EXHIBIT 5.1
February 5, 2010
ON Semiconductor Corporation
5005 E. McDowell Road
Phoenix, AZ 85008
Ladies and Gentlemen:
We have acted as legal counsel for ON Semiconductor Corporation, a Delaware corporation (the “Company”), in connection with a Registration Statement on Form S-8 (the “Registration Statement”) under the Securities Act of 1933, as amended (the “Securities Act”), for the registration of up to 2,745,526 shares of the Common Stock, $0.01 par value, of the Company (the “Shares”), which may be issued upon the exercise of options granted under the California Micro Devices Corporation 2004 Omnibus Incentive Compensation Plan, the California Micro Devices Corporation 1995 Non-Employee Directors’ Stock Option Plan, the California Micro Devices Corporation 1995 Employee Stock Option Plan, and under non-plan agreements between California Micro Devices Corporation and three individuals, which have been assumed by the Company (collectively, the “Assumed Awards”) in accordance with the terms of the Agreement and Plan of Merger, dated December 14, 2009, by and among the Company, Pac-10 Acquisition Corporation, a wholly-owned indirect subsidiary of the Company, and California Micro Devices Corporation (the “Merger Agreement”).
We have examined all instruments, documents and records which we deemed relevant and necessary for the basis of our opinion hereinafter expressed. In such examination, we have assumed the genuineness of all signatures and the authenticity of all documents submitted to us as originals and the conformity to the originals of all documents submitted to us as copies. We are admitted to practice only in the State of Arizona and we express no opinion concerning any law other than the law of the State of Arizona, the corporation laws of the State of Delaware and the federal law of the United States. As to matters of Delaware corporation law, we have based our opinion solely upon our examination of such laws and the rules and regulations of the authorities administering such laws, all as reported in standard, unofficial compilations.
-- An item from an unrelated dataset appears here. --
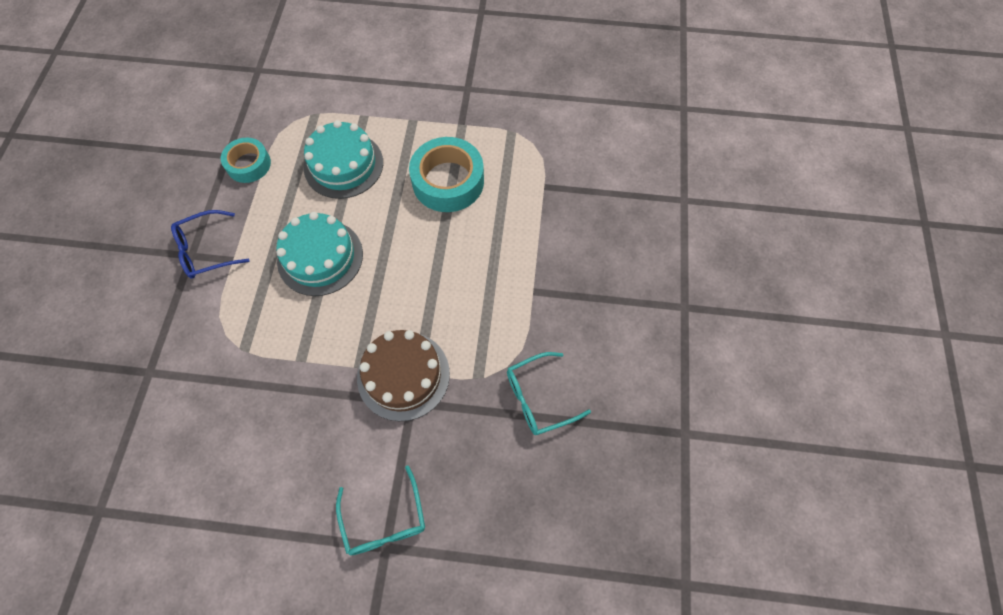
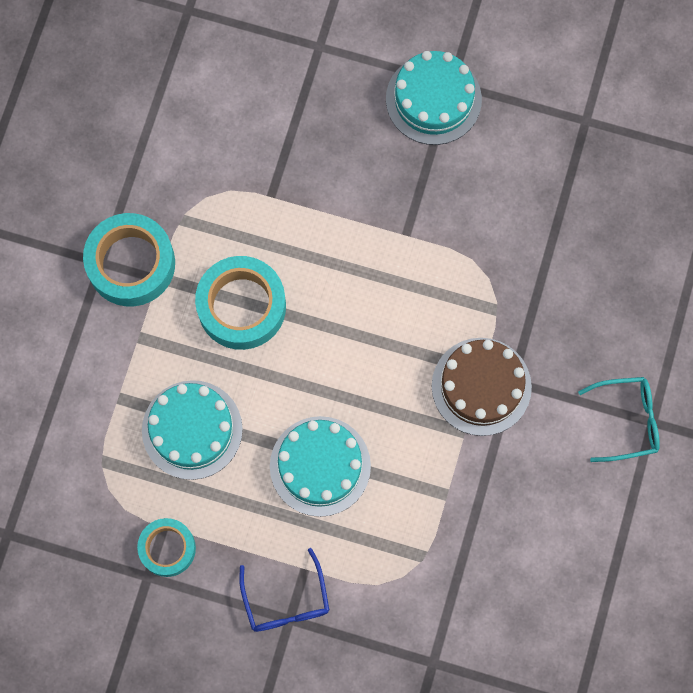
camera: 80 degrees left, 10 degrees up
(469, 106) = (131, 264): none -> turquoise tape
(538, 398) = (528, 252): turquoise glasses -> none
(664, 294) = (433, 99): none -> turquoise cake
We have not obtained opinions of counsel licensed to practice in jurisdictions other than the State of Arizona.
Based on such examination, we are of the opinion that the Shares that may be issued upon the exercise of the Assumed Awards are duly authorized and, when issued against receipt of the consideration therefor in accordance with the provisions of the applicable plan, the Merger Agreement and the award agreements evidencing the Assumed Awards, will be validly issued, fully paid and nonassessable.
We hereby consent to the filing of this opinion as an exhibit to the Registration Statement referred to above and the use of our name wherever it appears in said Registration Statement. In giving this consent, we do not admit that we are within the category of persons whose consent is required under Section 7 of the Securities Act, the rules and regulations of the Securities and Exchange Commission promulgated thereunder or Item 509 of Regulation S-K.
This opinion letter is given to you solely for use in connection with the issuance of the Shares in accordance with the Registration Statement and is not to be relied on for any other purpose. Our opinion is expressly limited to the matters set forth above, and we render no opinion, whether by implication or otherwise, as to any other matters relating to the Company, the Shares or the Registration Statement.